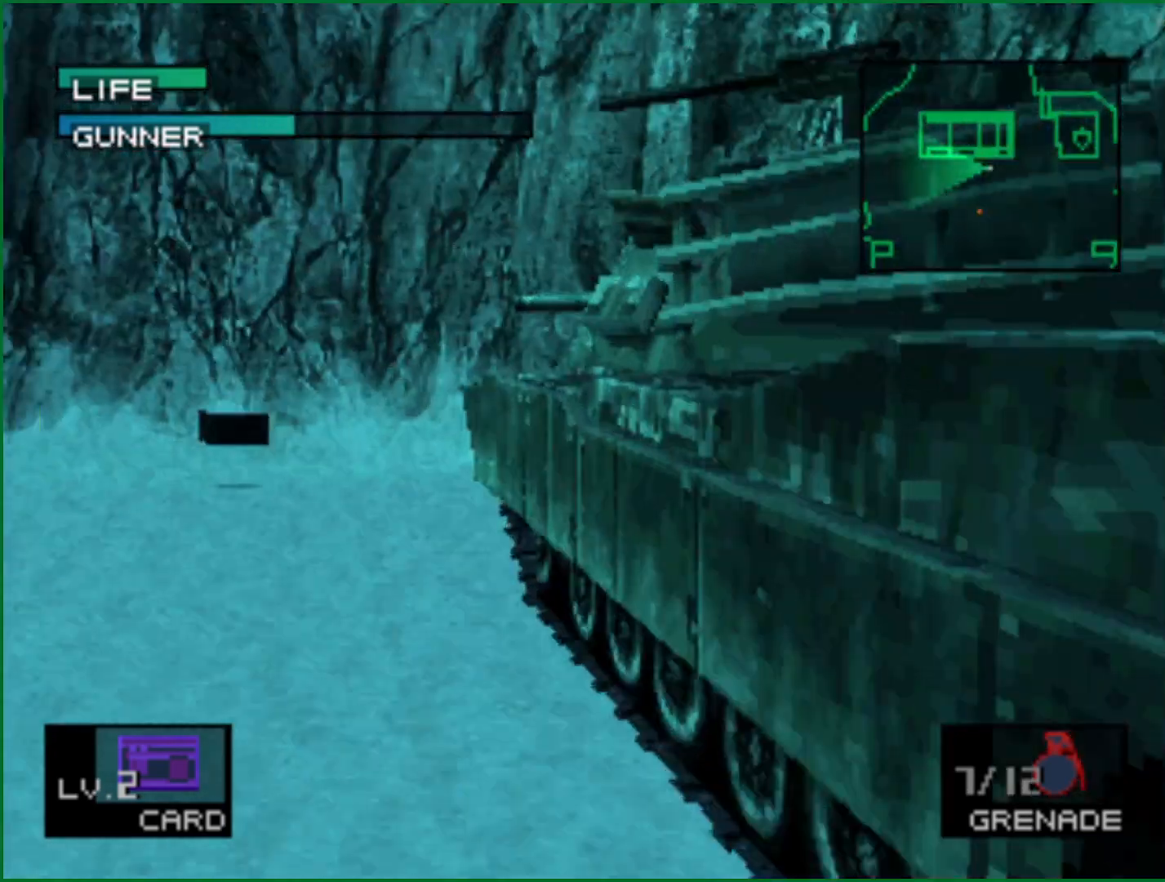
{"buttons": ["TRIANGLE"], "left_stick": "center", "right_stick": "center", "events": [[300, "DPAD_RIGHT", "up"]]}
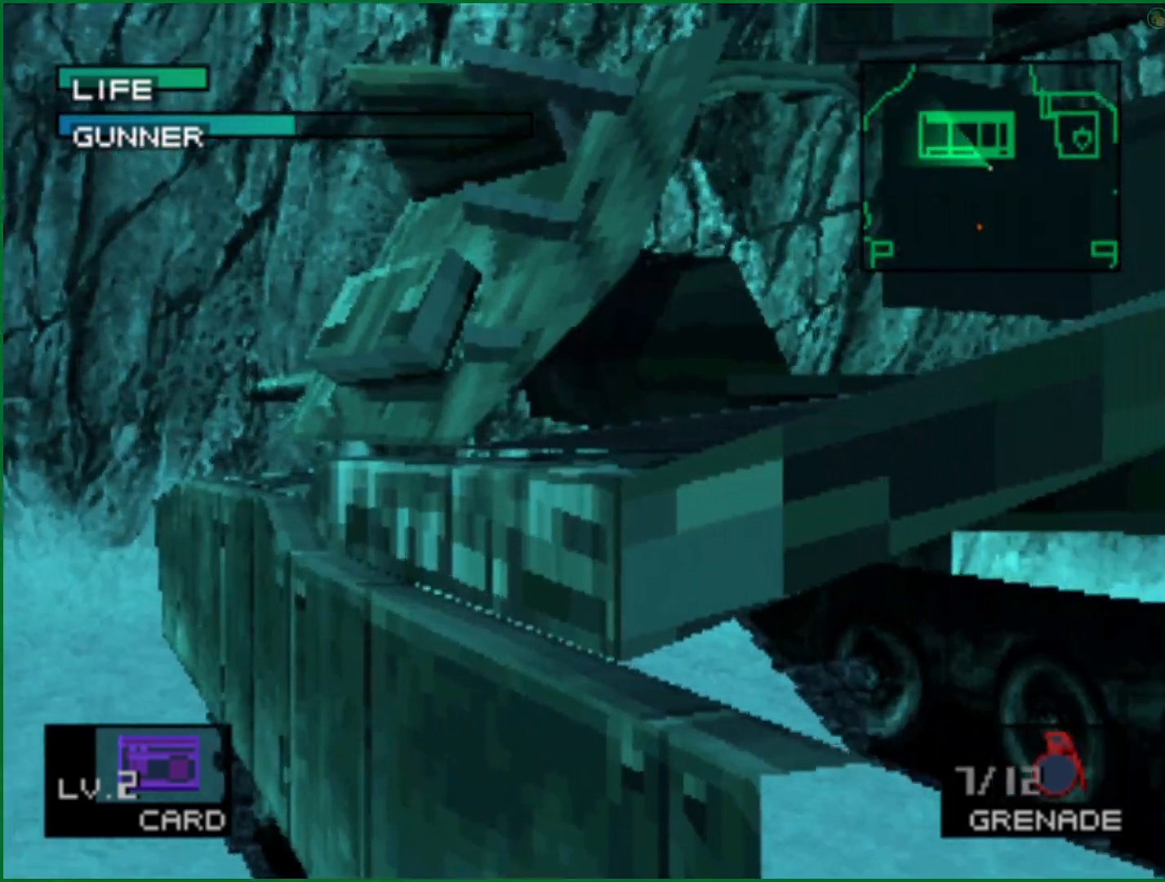
{"buttons": [], "left_stick": "center", "right_stick": "center", "events": [[417, "TRIANGLE", "up"]]}
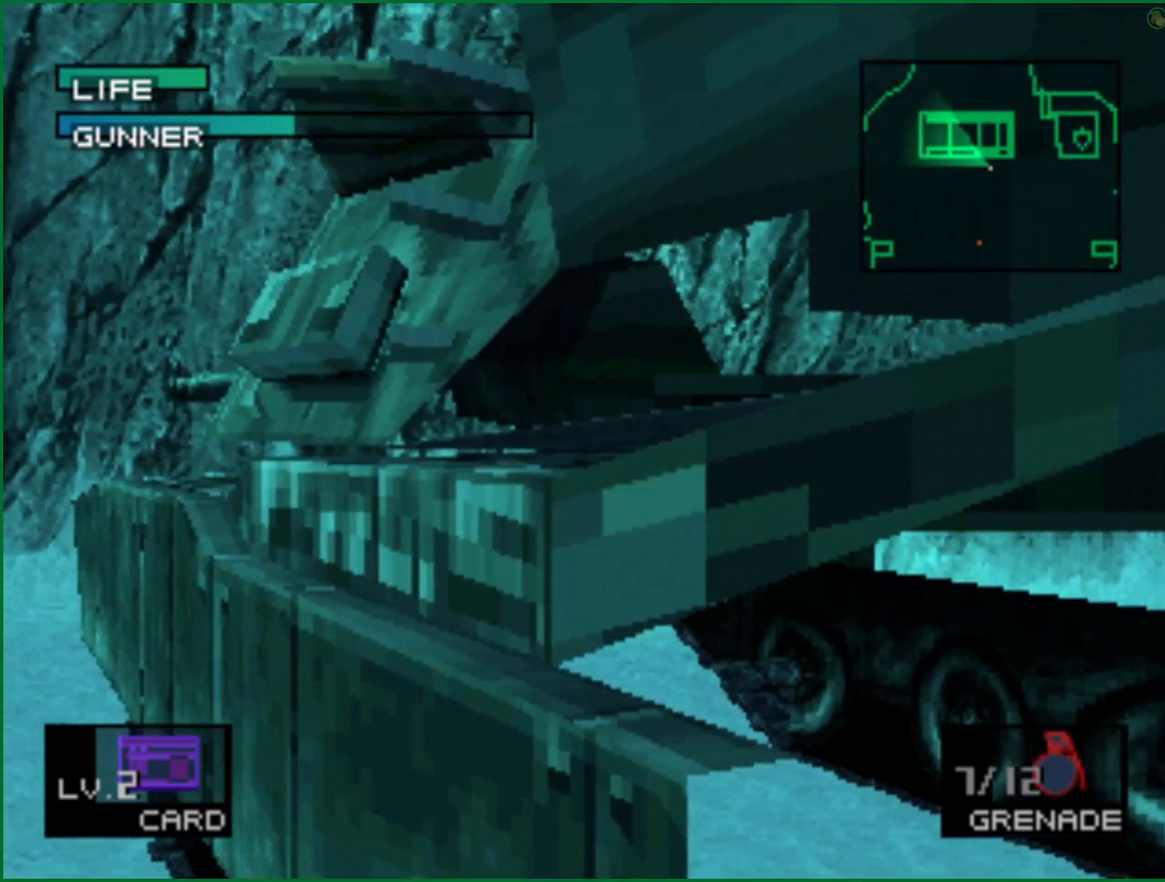
{"buttons": [], "left_stick": "center", "right_stick": "center", "events": []}
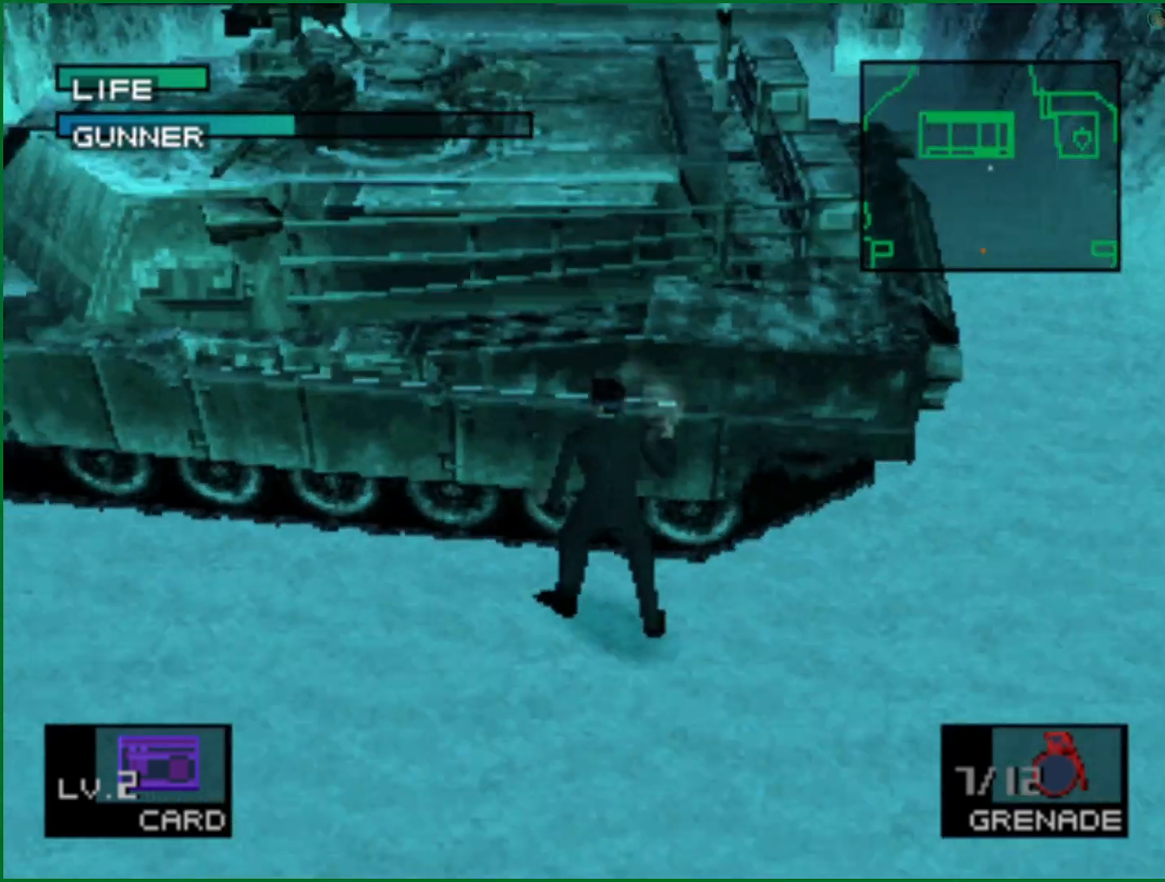
{"buttons": [], "left_stick": "center", "right_stick": "center", "events": []}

§ **TASK BRIEF**: Output an exact copy of the material, with the pictures removed.

§ **SOLUTION TO THIS PROBLEM**:
{"buttons": ["TRIANGLE"], "left_stick": "center", "right_stick": "center", "events": [[300, "DPAD_RIGHT", "up"]]}
{"buttons": [], "left_stick": "center", "right_stick": "center", "events": [[417, "TRIANGLE", "up"]]}
{"buttons": [], "left_stick": "center", "right_stick": "center", "events": []}
{"buttons": [], "left_stick": "center", "right_stick": "center", "events": []}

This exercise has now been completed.